On Tuesday, Samsung said it would invest an additional 20 trillion won, or more than $17 billion, in its South Korea semiconductor facilities. At one of the sites, in the coastal city of Pyeongtaek, Samsung had already pumped in close to $15 billion.

Samsung also helped pioneer curved displays that are in vogue with smartphone makers because they enable handset designs that look sleeker and less boxy. One sign of its central place in the global smartphone supply chain: Samsung will be an initial supplier of flexible displays for rival Apple Inc.'s iPhone coming out later this year, The Wall Street Journal reported in February.

Samsung's financial performance comes after a rocky year for the South Korean conglomerate. Last year's embarrassing recall of Galaxy Note 7 devices cost the company at least $5 billion and eroded trust with consumers. Samsung refurbished some of those recalled phones using different components and began selling them Friday in South Korea under the name Galaxy Note Fan Edition.

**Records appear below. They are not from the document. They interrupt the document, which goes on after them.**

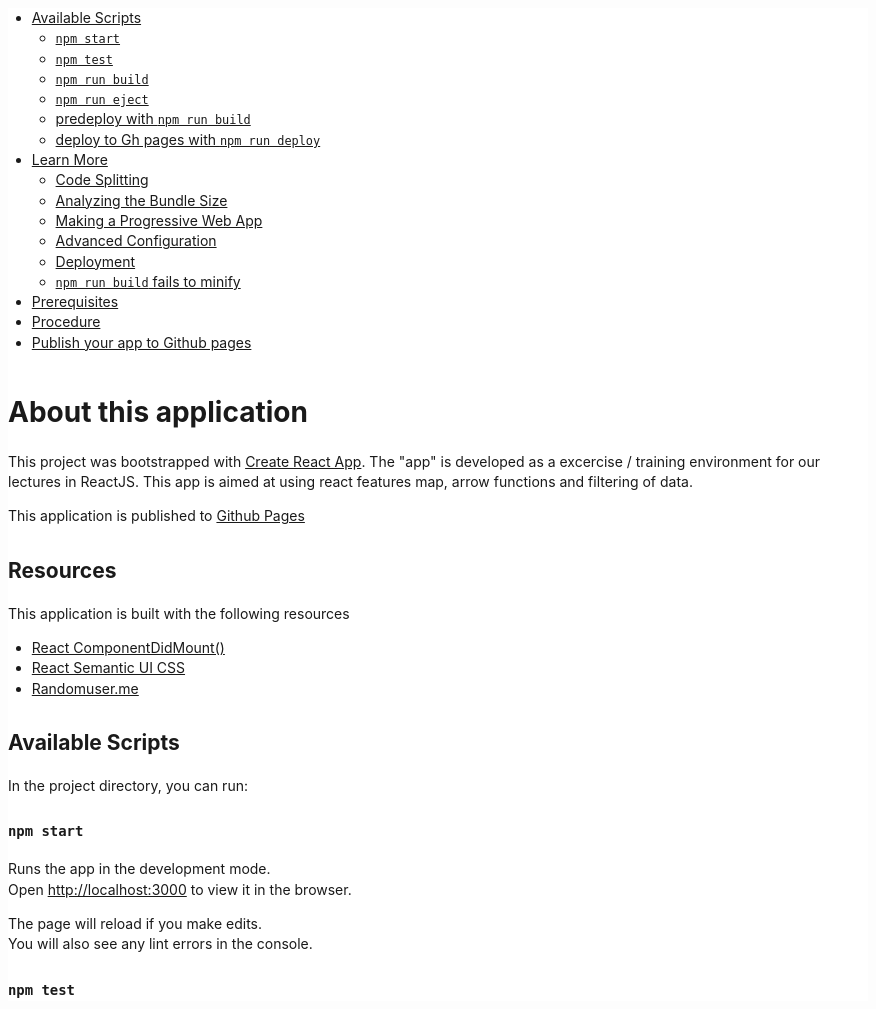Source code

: 
* [Available Scripts](#AvailableScripts)
	* [`npm start`](#npmstart)
	* [`npm test`](#npmtest)
	* [`npm run build`](#npmrunbuild)
	* [`npm run eject`](#npmruneject)
    * [predeploy with `npm run build`](#props)
    * [deploy to Gh pages with `npm run deploy`](#props)
* [Learn More](#LearnMore)
	* [Code Splitting](#CodeSplitting)
	* [Analyzing the Bundle Size](#AnalyzingtheBundleSize)
	* [Making a Progressive Web App](#MakingaProgressiveWebApp)
	* [Advanced Configuration](#AdvancedConfiguration)
	* [Deployment](#Deployment)
	* [`npm run build` fails to minify](#npmrunbuildfailstominify)
* [Prerequisites](#Prerequisites)
* [Procedure](#Procedure)
* [Publish your app to Github pages](#DeployingaReactApp*toGitHubPages)




# About this application

This project was bootstrapped with [Create React App](https://github.com/facebook/create-react-app).
The "app" is developed as a excercise / training environment for our lectures in ReactJS. This app is aimed at using react features map, arrow functions and filtering of data.

This application is published to [Github Pages](https://hogskolan-i-boras.github.io/personel-ledger/ "Personel Ledger on Github Pages")

## Resources

This application is built with the following resources

* [React ComponentDidMount()](https://reactjs.org/docs/react-component.html#componentdidmount)
* [React Semantic UI CSS](https://react.semantic-ui.com)
* [Randomuser.me](https://randomuser.me)

## <a name='AvailableScripts'></a>Available Scripts

In the project directory, you can run:

### <a name='npmstart'></a>`npm start`

Runs the app in the development mode.<br>
Open [http://localhost:3000](http://localhost:3000) to view it in the browser.

The page will reload if you make edits.<br>
You will also see any lint errors in the console.

### <a name='npmtest'></a>`npm test`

Meanwhile, Samsung's de facto leader, Lee Jae-yong, is standing trial over his alleged role in a bribery scandal that has roiled South Korea. Mr. Lee, who has denied wrongdoing, has been absent from his role as the vice chairman of Samsung Electronics since February. Mr. Lee has been leading the company since 2014 when his father, Samsung Chairman Lee Kun-hee, became incapacitated after a heart attack.

Samsung on Friday didn't provide a breakdown of mobile-phone sales. But the firm's latest flagship device, the Galaxy S8, received positive reviews after its April 21 debut, and some analysts believe robust sales of the handset also helped to fuel earnings.

Galaxy S8 shipments could top 15 million units this quarter, Tim Long, an analyst at BMO Capital Markets, told clients in a note Friday. Samsung has previously said that pre-sale orders in the U.S. and sales in South Korea topped those of the prior year's model, the Galaxy S7.

As with other global technology firms, investors have pushed up Samsung's share price over the past year. Samsung Electronics has jumped 64% over the past year, and Thursday's close at 2,403,000 won falls just short of last week's fresh record high. Shares slipped 0.3% in early trading Friday in Seoul.